From my perspective, the essence of lying flat is not to “lie”, nor lying down like one without dreams (or xianyu in Chinese). The point is the “flat”, to have the right to lie down for a while in a peaceful and pleasurable state of mind like someone with no dreams. The real lying down is not to exclude oneself from the bustle and hustle of the city life, but to build a fence and grow chrysanthemums in our hearts like what Tao Yuanming did when living in seclusion. As Yang Jiang (a female Chinese writer) said, “The most tantalizing scenery one can see is the calmness and easiness.”
Lying flat also reminds me of a piece of verse in Isaiah 30:15: “This is what the Sovereign Lord, the Holy One of Israel, says: ‘In repentance and rest is your salvation, in quietness and trust is your strength.’” What a beautiful message it is! Such a timely call is an invaluable reminder to those who busy themselves today. Only armed with inner peace can help one overcome hardships, as it is a source of silent but powerful strength. Like the Creator who created with no words, everything on earth grows with its own goodness, orderly and silently. For our Christians, lying flat could be entering our rooms to pray, doing spiritual practices, and praising our God loudly. When we are busying ourselves in serving, we also need to know when to speak to our Lord in our rooms and gain comfort, faith, warmth, encouragement and strength from Him.
“But I have calmed and quieted myself, I am like a weaned child with its mother; like a weaned child I am content.” (Psalm 131:2) The moment we lie flat, namely the moment we have peace in God, we feel like a weaned child. No longer crying, we wean ourselves off any sort of milk from this secular world.
We lie down peacefully with satisfaction instead, since we rest peacefully in the arm of our God, weaning ourselves off any secular desires. We wait for Him in peace and feel satisfied for living in His presence.

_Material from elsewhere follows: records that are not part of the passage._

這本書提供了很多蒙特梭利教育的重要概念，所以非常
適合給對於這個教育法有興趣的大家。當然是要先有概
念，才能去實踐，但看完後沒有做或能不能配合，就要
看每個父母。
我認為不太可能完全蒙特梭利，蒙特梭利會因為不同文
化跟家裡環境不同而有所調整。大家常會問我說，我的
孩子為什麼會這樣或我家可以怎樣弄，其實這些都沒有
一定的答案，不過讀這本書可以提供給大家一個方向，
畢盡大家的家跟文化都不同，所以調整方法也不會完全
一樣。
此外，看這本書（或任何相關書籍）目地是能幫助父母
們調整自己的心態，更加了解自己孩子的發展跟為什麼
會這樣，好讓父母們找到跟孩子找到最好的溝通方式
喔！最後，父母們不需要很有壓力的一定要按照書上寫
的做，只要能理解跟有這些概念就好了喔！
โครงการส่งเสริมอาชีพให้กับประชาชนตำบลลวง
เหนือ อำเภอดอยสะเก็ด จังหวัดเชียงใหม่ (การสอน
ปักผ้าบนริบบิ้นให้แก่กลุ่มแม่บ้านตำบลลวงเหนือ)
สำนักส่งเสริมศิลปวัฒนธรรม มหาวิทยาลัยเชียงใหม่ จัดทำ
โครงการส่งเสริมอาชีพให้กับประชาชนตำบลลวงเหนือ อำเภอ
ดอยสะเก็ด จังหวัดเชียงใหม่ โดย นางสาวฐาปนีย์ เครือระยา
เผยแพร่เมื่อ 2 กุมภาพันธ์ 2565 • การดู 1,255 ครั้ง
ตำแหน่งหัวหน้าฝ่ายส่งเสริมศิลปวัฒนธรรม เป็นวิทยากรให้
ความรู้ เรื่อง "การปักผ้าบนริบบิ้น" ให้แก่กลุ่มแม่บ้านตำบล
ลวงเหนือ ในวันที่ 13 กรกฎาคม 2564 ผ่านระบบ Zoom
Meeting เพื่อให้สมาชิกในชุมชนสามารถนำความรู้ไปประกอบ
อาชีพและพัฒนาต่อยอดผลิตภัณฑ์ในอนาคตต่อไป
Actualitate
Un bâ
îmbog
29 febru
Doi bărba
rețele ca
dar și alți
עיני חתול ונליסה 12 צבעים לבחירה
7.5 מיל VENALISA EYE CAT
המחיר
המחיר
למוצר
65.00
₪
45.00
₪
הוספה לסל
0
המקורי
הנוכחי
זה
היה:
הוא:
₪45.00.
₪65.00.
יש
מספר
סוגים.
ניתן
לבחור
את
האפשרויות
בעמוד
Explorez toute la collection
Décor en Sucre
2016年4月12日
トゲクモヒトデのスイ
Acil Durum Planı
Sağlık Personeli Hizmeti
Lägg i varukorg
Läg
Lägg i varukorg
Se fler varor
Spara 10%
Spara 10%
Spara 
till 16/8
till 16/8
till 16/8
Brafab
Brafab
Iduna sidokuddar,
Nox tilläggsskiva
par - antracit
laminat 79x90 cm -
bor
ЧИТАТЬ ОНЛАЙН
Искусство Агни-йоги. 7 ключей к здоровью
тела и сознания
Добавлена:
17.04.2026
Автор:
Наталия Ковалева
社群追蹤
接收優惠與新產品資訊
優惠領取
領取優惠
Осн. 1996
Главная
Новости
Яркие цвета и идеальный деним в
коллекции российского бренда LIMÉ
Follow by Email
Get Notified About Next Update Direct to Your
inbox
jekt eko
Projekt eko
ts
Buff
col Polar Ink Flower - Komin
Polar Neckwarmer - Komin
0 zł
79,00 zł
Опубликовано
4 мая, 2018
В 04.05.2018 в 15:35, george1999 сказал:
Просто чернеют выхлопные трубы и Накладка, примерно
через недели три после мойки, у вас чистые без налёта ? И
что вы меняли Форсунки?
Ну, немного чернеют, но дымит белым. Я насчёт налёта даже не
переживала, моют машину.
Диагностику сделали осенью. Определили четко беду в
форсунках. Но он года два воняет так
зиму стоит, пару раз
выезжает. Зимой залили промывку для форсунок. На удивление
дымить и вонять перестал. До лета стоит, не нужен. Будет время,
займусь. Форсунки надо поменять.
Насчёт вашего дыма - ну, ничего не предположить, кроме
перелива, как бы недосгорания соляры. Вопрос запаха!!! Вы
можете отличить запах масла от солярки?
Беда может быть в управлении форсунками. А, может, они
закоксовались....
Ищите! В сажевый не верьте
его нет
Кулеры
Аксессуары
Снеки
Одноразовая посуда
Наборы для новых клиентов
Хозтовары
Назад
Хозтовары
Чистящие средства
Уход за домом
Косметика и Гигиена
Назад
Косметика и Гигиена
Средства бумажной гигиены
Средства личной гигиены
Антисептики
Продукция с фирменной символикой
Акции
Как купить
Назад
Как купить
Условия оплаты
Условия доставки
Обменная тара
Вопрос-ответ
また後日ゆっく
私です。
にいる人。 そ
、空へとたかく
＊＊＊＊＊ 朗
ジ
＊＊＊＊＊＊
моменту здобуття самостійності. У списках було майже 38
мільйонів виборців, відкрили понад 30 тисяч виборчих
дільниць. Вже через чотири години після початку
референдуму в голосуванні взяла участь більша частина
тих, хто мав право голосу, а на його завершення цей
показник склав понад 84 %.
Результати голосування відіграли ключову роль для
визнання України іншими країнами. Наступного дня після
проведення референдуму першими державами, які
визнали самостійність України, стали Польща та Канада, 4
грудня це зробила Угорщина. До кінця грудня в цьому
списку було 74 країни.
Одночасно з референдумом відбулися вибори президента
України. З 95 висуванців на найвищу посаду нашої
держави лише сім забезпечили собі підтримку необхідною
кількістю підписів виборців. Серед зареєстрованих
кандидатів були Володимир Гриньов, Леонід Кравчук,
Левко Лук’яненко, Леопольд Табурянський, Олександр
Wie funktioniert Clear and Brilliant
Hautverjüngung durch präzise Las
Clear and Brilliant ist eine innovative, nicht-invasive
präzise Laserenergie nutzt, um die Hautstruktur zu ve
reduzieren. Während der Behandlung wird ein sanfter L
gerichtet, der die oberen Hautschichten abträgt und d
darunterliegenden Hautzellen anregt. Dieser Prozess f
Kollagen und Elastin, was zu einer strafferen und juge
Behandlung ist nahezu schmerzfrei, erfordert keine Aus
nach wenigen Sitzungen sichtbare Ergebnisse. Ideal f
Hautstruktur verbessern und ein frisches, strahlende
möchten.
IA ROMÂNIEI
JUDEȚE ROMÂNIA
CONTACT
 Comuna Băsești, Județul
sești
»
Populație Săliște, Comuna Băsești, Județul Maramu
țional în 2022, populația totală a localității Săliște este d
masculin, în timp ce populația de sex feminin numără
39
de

Lying down is a sort of art, but standing up is for the living -- like doing squats so as to jump higher. We can lie flat, but we also need to have the heart to stand up. When lying flat in silence, the gentle whisper of the Lord will calm our anxious mind and renew our life like withered flowers drinking rain and dew. After a short break, we shall get up from the state of lying down. Having the vigor of life from our Lord and living in a well-off and stable life, we shall find our direction in this era and devote ourselves so as to be in the Lord and used by Him to shine as brightly as the summer blooming flowers.